– Твое мнение, мальчик, звучит чуть более убедительно, – ответил президент, подумав. – Но ведь эксперты сказали – эксперимент безопасен.
Вперед вышла Мариночка.
– Я, как учитель физики, обещаю, – пылко начала она, – преподавать магниты со всеми необходимыми пояснениями и даже, наоборот, показывать на их примере…
– Это ложь! – перебила Дурцева. – Пока магнит будет демонстрировать гомонетерпимость, его пример будет вечно перед глазами детей!
– Да, – кивнул президент, – эту проблему решать можно и нужно в Российской Федерации. Я уверен, что наш опыт возьмут на вооружение другие страны. Это все ваши аргументы?
Президент остановил взгляд на Юрии Васильевиче.
Юрий Васильевич чувствовал, что это решающий момент и надо что-то сказать. Он понимал, что обязательно должны быть какие-то убедительные слова. Но найти их не мог, в голове была абсолютная пустота.
И в этот момент послышался голос Михалыча:
– Мы, значить, в школе провели свой эксперимент за гораздо, значить, меньшие деньги. – Михалыч вышел вперед, вдруг стянул с ноги ботинок и принялся из него вытаскивать какие-то детальки.
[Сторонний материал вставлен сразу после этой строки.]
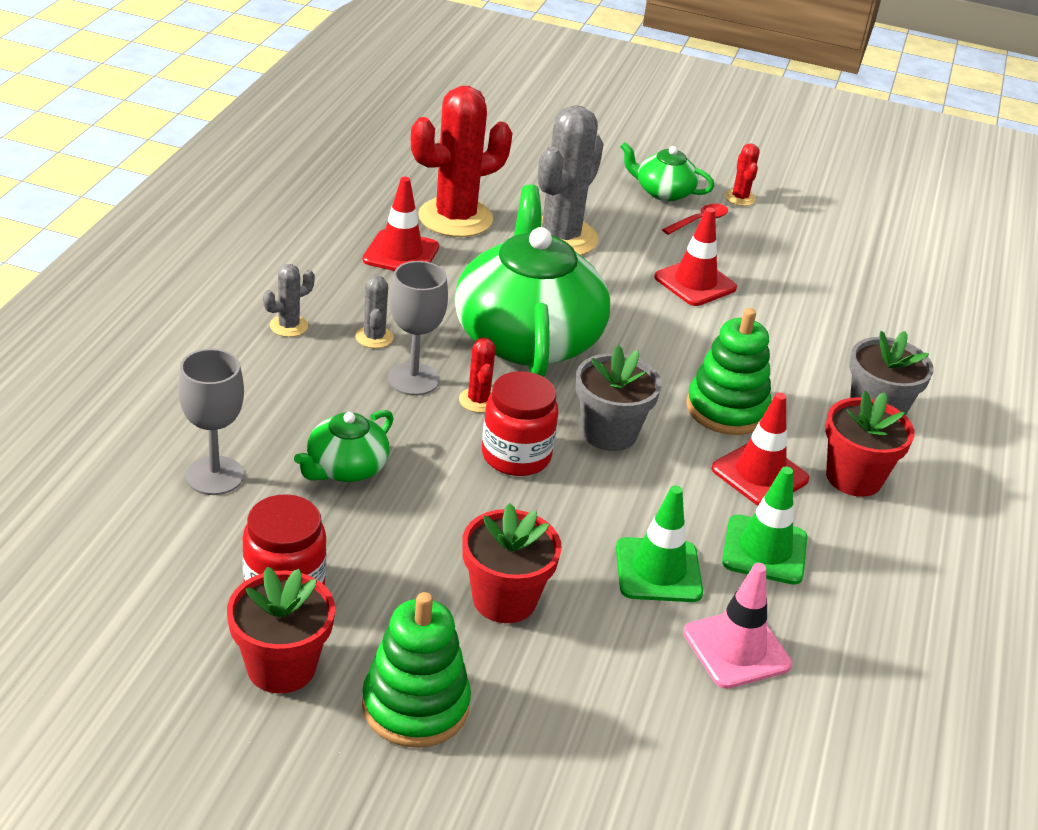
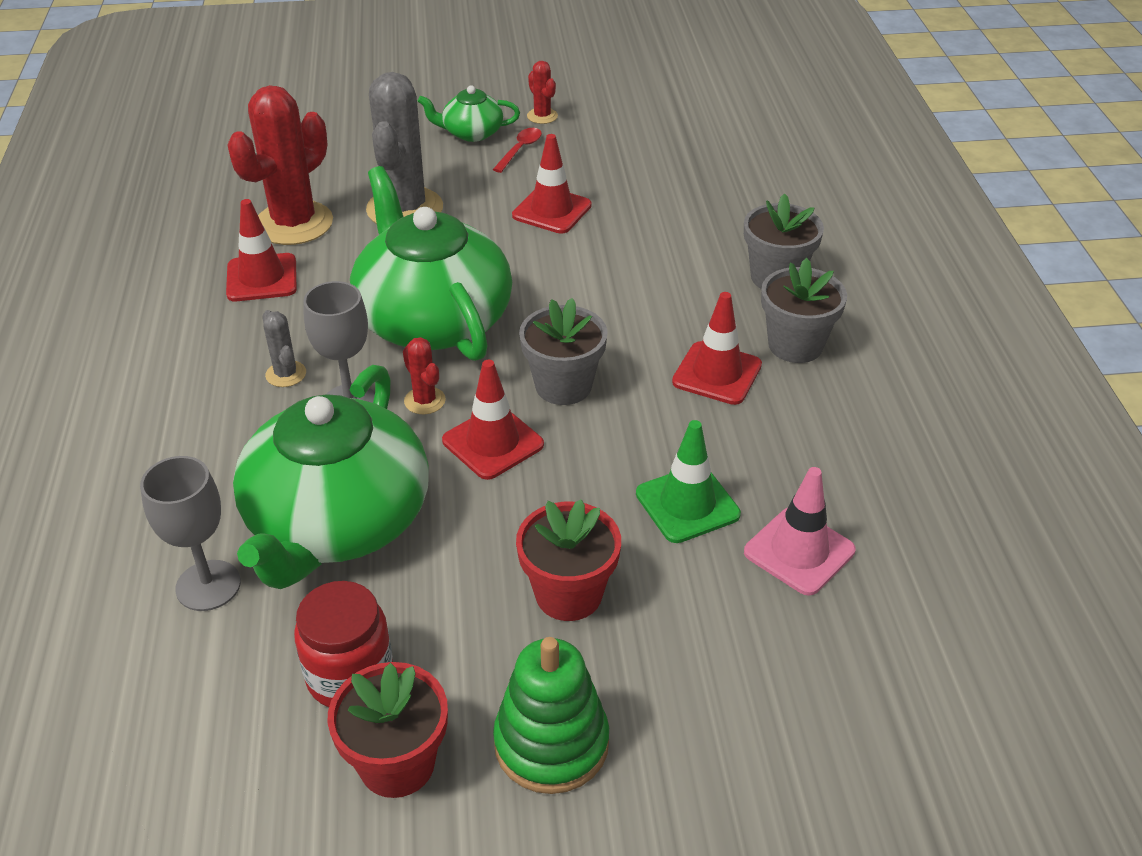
camera: 20 degrees left, 5 degrees up
grey cactus [263,264,315,337] -> none
green teapot [294,410,394,482] -> green teapot [233,365,429,589], size x2.14
red jar [482,371,558,476] -> red traffic cone [442,360,544,480]
green stacking toy [686,308,771,435] -> none
green traffic cone [722,466,807,585] -> none
red flower pot [825,391,915,497] -> grey flower pot [761,258,847,363]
Охрана, стоящая у дверей, напряглась.
– Ничего страшного, – отмахнулся Михалыч. – Это магниты. Я их, значить, специально в ботинок попрятал, когда нас обыскивали. Мы, значить, пару магнитов в школьной мастерской ножовочкой по металлу ровненько попилили посередке. Вот, гляньте теперь сами. Был один, стало два – красный и синий. И теперь красный с красным – хоп! И складываются. А синий – с синим!
Михалыч протянул красную пару магнитов президенту, а синюю – Дурцевой.
– Затраты на эксперимент, значить, вышли у нас – одно ножовошное полотно.
Президент изумленно рассматривал два коротких красных бруска, плотно прилепившихся друг к другу.
– Не понимаю! – воскликнула Дурцева изумленно. – Значит, можно? Значит, есть такой закон в природе, чтоб одинаковое тоже притягивалось?
Академик Лев Николаевич Солодовничий шагнул вперед и открыл рот, но Михалыч предостерегающе поднял руку.
– Обожди-ка, – сказал он строго, – свои эксперименты объяснять будешь. А я, значить, свой объясню сам. Штука тут в том, – повернулся он к президенту, – что красный и синий уже, значить, были в паре в одном бруске. А коли в паре, то третьего им не надыть было, вот и отталкивали. Их личное дело, я считаю, верно ж? Ну а как их ножовкой разъединили – так они, значить, сразу готовы к любой паре без разбору, хоть красный с красным, хоть синий с синим. Все как по Конституции.
Президент поднял взгляд. В его усталых глазах теперь светилась неподдельная искренняя радость.
– Прекрасное объяснение, прекрасный эксперимент! – воскликнул он. – Вы по образованию физик?
– По образованию я слесарь, – признался Михалыч.
– Но вы работали в области физики?
– Не, – Михалыч покачал головой. – Я всю жизнь сторожем работал на кладбище. А как на пенсию вышел, так, чтоб без дела не сидеть, нашел, значить, в себе педагогический талант и в школу пошел. Детишек учу слесарному делу, железо пилим, красим, свариваем – производим оградки.
– У вас не только педагогический талант! У вас талант ученого! Вы выдающийся физик Российской Федерации! – торжественно объявил президент. – Готовы ли вы стать директором института ядерной физики и физики частиц?
Михалыч растерялся и оглянулся сперва на Юрия Васильевича, а затем на Солодовничего.
– Соглашаемся быстро, – сквозь зубы, но внятно промычал Солодовничий. – Быстро!
– А шо ж, хорошее дело, – кивнул Михалыч, – я согласен, был бы заместитель толковый!
– Ну вот, видите, – обернулся президент к Дурцевой, – как любые сложные вопросы конструктивно решаются в науке Российской Федерации! Всем спасибо!
– Баркала! – гортанно воскликнул человек в папахе и тоже улыбнулся, показав ровные белые зубы.